►
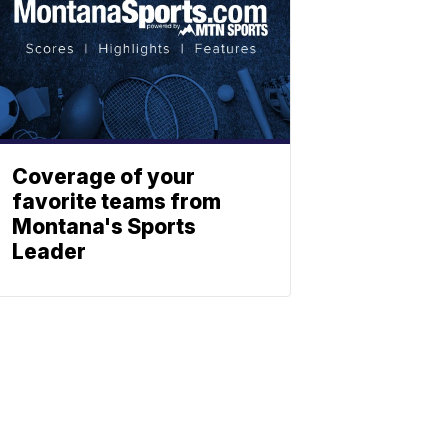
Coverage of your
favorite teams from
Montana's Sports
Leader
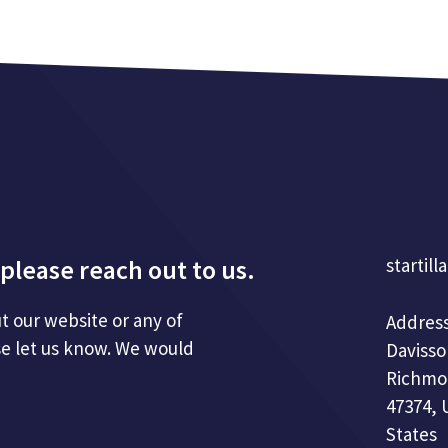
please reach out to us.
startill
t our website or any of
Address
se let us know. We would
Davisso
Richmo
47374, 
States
◄
►
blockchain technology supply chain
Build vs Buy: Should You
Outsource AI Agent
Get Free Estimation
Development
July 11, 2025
◄
►
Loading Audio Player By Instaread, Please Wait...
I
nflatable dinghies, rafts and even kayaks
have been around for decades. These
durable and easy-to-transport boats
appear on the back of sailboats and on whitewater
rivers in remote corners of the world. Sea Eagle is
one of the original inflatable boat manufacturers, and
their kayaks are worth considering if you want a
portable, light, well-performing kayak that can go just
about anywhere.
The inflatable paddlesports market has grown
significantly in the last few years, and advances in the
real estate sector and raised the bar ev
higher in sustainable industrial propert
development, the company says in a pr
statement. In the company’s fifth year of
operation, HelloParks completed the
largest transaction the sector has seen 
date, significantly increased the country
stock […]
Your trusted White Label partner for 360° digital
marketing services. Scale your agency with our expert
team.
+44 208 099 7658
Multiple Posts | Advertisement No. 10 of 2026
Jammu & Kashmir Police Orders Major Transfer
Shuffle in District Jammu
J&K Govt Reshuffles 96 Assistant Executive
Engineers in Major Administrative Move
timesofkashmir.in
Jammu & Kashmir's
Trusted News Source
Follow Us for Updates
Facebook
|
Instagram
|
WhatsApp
◄
In the listing, take the part that opens with the line containing "blockchain technology supply chain" and closes with the line containing "July 11, 2025", and write it out again with "Get Free Estimation" changed to "Request a Quote" and nothing else altered. Give only those lines.

blockchain technology supply chain
Build vs Buy: Should You
Outsource AI Agent
Request a Quote
Development
July 11, 2025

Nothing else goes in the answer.